[Saved data entries]

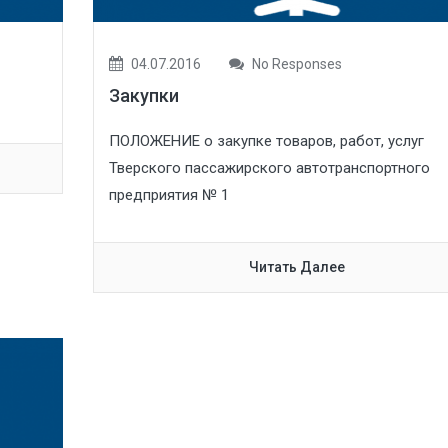
04.07.2016
No Responses
Закупки
ПОЛОЖЕНИЕ о закупке товаров, работ, услуг
Тверского пассажирского автотранспортного
предприятия № 1
Читать Далее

Try it: Write the data above out again exactly, every line of it, and exclude the pictures.

Result below:
04.07.2016
No Responses
Закупки
ПОЛОЖЕНИЕ о закупке товаров, работ, услуг
Тверского пассажирского автотранспортного
предприятия № 1
Читать Далее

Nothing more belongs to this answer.